Practical Example with Code
In the following code snippet, we’re going to download housing data with Kaggle API, preprocess it and train a linear regression model with it.
Furthermore, we’re going to use Mean Squared Error (MSE) and R2 score metrics to evaluate our model.
import pandas as pd
import numpy as np
from kaggle.api.kaggle_api_extended import KaggleApi
from sklearn.model_selection import train_test_split
from sklearn.linear_model import LinearRegression
from sklearn.metrics import mean_squared_error, r2_score
#authenticate API connection with Kaggle
api = KaggleApi()
api.authenticate()
#download the housing dataset from https://www.kaggle.com/datasets/yasserh/housing-prices-dataset
api.dataset_download_file(
'yasserh/housing-prices-dataset',
file_name='housing.csv',
path='datasets'
)
#import dataset and remove rows that have missing values, if there are any
df = pd.read_csv('datasets/Housing.csv')
df.dropna()
print(df.head())
#split dataset to dependent and independent values for linear regression
independent_df = df.iloc[:,1:5]
bool_categories = ['mainroad', 'guestroom', 'basement', 'prefarea', 'hotwaterheating', 'airconditioning']
for cat in bool_categories:
independent_df[cat] = df[cat].astype('category').cat.codes
print(independent_df)
#turn off pandas warning - doesn't effect the result, just cleans the console output
pd.set_option('mode.chained_assignment', None)
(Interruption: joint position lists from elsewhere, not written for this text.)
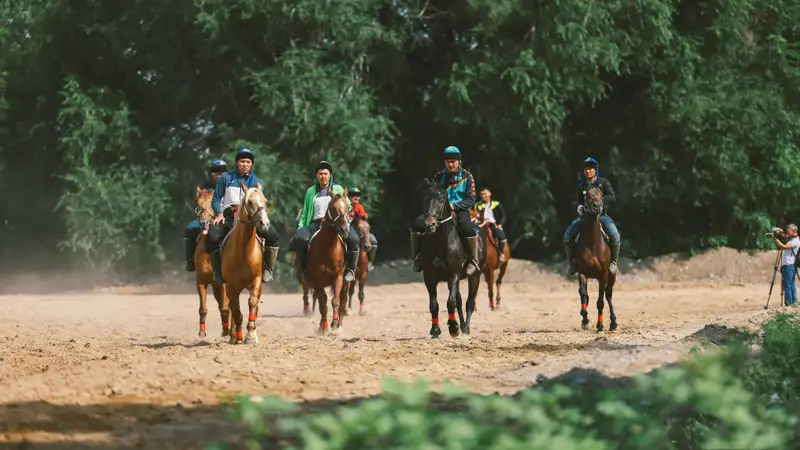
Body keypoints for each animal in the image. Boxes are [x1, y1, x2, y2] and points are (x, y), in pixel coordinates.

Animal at [192, 188, 230, 340]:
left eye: (213, 204)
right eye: (198, 203)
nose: (204, 223)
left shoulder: (224, 284)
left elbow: (225, 307)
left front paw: (226, 332)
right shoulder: (201, 282)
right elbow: (202, 308)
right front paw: (202, 332)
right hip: (215, 287)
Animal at [217, 183, 270, 344]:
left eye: (265, 201)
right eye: (250, 202)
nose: (265, 224)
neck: (243, 251)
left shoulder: (256, 280)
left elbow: (252, 302)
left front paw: (251, 336)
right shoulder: (231, 286)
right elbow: (236, 311)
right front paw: (238, 337)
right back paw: (234, 335)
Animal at [304, 188, 350, 332]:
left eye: (348, 207)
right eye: (333, 208)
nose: (344, 229)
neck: (327, 249)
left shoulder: (338, 276)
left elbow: (335, 301)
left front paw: (334, 324)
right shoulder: (316, 280)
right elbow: (322, 304)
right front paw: (323, 326)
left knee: (343, 301)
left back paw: (339, 325)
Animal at [416, 178, 484, 338]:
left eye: (442, 199)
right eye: (424, 197)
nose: (430, 224)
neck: (440, 243)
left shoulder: (454, 275)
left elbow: (450, 302)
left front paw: (453, 327)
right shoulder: (429, 277)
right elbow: (434, 304)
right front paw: (435, 330)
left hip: (475, 276)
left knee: (469, 302)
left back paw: (465, 329)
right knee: (459, 301)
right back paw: (462, 325)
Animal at [576, 184, 620, 334]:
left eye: (601, 194)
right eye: (587, 195)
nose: (597, 206)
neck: (593, 244)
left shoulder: (603, 275)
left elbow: (600, 301)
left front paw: (600, 327)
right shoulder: (582, 272)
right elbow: (583, 294)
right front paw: (584, 320)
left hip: (612, 277)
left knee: (608, 295)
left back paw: (613, 322)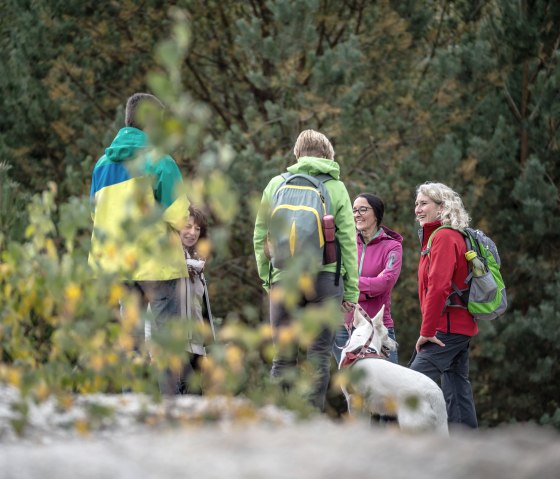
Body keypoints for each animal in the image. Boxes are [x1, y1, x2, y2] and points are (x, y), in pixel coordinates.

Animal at [340, 306, 448, 436]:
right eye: (387, 335)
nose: (397, 344)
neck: (360, 347)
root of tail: (434, 392)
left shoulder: (353, 403)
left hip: (410, 426)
dependent_df = df[['price']]
dependent_df['price_log'] = np.log(dependent_df['price'] + 1)
print(dependent_df)
X = independent_df
y = dependent_df['price_log']
#split dataset into training and testing partitions
X_train, X_test, y_train, y_test = train_test_split(X, y, test_size=0.2, random_state=42)
#import the model and train it
model = LinearRegression()
model.fit(X_train, y_train)
#make predictions on the test data
y_pred = model.predict(X_test)
#evaluate the results using MSE and R2
#lower MSE indicates better performance
#higher R2 indicates better performance (0 - 1 range)
mse = mean_squared_error(y_test, y_pred)
r2 = r2_score(y_test, y_pred)
print(f'Mean Squared Error: {mse:.2f}')
print(f'R2 Score: {r2:.2f}')
Conclusion
In conclusion Ordinary Least Squeares technique is popular because it’s simple, easy to interpret, and often provides unbiased estimators.
However, it’s essential to consider its limitations before using it, as it might not always be the best choice for every situation.